Attenzione – Possibili spoiler su Episodio IX L’Ascesa di Skywalker e The Mandalorian Capitolo 7

L’ultimo episodio della serie tv (siamo arrivati al settimo) ha ribadito il forte interesse delle forze imperiali sopravvissute nei confronti del Baby Yoda.

Attraverso il persoanggio Kuill, capiamo che il piccolo non è un prodotto della manipolazione genetica o della clonazione. Infatti, Kuill ha lavorato presso l’Impero anni prima e ha una certa esperienza in merito ai processi di clonazione.

Quindi, il Baby Yoda non è un clone e, soprattutto, non è un clone del Maestro Yoda. Questo significa che è semplicemente un altro membro della misteriosa razza di Yoda, che sembra avere un legame con la Forza fuori dall’ordinario. Il piccolo ha abilità che gli Jedi non hanno dimostrato nel corso della saga e padroneggia queste abilità con una naturalezza fuori dal comune.

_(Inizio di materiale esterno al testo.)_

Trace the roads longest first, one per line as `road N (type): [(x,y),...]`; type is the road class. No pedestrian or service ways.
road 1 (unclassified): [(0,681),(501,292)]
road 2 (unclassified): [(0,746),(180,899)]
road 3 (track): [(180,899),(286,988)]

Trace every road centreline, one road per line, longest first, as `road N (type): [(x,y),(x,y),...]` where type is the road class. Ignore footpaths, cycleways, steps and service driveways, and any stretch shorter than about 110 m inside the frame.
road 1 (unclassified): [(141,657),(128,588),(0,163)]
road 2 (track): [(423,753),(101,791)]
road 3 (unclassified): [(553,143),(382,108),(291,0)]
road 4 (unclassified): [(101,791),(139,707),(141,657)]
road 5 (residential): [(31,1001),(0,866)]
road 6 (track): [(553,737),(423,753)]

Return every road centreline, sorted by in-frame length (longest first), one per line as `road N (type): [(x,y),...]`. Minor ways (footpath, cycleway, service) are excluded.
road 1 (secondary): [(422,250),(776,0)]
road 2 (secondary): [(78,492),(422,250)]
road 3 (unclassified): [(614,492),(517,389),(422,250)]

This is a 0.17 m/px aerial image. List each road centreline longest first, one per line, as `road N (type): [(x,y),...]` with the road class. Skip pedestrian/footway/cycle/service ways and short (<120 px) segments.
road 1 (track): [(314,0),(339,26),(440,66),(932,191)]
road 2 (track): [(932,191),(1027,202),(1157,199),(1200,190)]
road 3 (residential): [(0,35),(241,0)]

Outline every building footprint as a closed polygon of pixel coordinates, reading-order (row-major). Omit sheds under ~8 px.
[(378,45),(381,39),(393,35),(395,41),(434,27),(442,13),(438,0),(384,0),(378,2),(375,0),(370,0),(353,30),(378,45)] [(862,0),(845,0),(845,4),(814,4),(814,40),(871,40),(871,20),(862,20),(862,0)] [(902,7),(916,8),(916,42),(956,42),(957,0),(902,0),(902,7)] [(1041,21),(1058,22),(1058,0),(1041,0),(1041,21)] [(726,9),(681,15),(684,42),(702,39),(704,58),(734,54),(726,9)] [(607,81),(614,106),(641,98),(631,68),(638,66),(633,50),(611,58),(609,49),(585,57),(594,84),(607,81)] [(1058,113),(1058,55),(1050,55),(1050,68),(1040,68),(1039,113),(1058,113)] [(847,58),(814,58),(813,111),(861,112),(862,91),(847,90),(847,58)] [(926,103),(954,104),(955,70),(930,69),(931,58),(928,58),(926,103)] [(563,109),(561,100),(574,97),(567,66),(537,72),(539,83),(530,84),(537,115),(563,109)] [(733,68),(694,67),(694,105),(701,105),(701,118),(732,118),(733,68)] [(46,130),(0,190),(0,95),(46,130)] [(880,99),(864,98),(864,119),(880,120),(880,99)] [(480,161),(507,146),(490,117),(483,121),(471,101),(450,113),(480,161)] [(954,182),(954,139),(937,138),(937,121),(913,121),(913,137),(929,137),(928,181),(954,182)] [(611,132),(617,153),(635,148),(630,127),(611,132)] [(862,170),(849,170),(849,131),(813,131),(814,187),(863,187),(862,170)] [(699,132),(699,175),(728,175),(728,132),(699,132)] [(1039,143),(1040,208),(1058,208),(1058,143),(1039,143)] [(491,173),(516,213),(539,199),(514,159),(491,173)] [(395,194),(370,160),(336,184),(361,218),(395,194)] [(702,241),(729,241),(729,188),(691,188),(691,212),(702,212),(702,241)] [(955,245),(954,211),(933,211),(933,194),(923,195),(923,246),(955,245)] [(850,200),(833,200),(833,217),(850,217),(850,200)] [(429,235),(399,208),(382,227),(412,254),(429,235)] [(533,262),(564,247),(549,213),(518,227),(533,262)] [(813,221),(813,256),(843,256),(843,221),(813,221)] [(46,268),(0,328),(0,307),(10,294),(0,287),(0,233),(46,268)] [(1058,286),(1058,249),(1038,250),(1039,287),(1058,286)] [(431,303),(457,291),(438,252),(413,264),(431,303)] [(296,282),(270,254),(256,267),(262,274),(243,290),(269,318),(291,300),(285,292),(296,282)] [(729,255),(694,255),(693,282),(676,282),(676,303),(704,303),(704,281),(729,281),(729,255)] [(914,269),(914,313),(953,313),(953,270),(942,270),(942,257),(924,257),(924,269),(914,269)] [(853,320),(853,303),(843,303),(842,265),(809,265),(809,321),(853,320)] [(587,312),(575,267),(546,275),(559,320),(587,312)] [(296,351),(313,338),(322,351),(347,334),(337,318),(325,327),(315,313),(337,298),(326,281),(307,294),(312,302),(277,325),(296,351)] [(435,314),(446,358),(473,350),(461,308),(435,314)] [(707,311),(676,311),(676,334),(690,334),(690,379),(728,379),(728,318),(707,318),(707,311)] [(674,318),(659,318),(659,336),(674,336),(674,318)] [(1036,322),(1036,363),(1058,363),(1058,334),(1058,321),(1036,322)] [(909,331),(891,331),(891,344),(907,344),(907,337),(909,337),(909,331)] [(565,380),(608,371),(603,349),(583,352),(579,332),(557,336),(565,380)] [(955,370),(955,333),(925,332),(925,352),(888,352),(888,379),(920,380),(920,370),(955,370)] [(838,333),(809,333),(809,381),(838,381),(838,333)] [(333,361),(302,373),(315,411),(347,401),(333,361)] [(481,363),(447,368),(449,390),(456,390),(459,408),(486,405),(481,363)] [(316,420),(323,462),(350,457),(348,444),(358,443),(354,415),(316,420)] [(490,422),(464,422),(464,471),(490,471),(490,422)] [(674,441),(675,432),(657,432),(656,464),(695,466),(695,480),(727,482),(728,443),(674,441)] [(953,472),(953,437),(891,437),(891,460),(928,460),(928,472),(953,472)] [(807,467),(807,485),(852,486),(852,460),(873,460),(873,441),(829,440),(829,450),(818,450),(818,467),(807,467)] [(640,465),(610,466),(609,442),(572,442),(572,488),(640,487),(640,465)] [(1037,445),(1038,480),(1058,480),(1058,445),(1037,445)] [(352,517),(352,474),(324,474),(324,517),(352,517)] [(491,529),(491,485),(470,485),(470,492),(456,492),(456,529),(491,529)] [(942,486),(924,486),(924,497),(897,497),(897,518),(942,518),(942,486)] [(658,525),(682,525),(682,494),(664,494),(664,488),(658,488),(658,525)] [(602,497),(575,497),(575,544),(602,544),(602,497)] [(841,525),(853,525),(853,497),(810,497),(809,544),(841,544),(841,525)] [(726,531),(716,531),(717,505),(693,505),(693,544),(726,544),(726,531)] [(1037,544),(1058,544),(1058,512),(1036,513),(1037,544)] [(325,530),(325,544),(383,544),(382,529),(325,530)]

Nello show televisivo lo avevamo già visto tentare di “curare” il Mandaloriano, mentre nell’ultimo episodio andato in onda, mette in mostra il suo potere di guarigione, facendo rimarginare una ferita mortale a Greef Karga e eliminando addirittura il veleno nel suo corpo.

Molto probabilmente alcuni Imperiali sopravvissuti alla Battaglia di Jakku hanno avuto l’ordine di recuperarlo per mettere in moto il meccanismo per far tornare in vita proprio l’Imperatore Palpatine. Il Sith è morto in Episodio VI – Il Ritorno dello Jedi, ma attraverso il Lato Oscuro e la tecnologia ha elaborato un piano per tentare di ritornare in vita. ll Baby Yoda, con il suo potenziale genetico, potrebbe essere in qualche maniera l’artefice di questa resurrezione.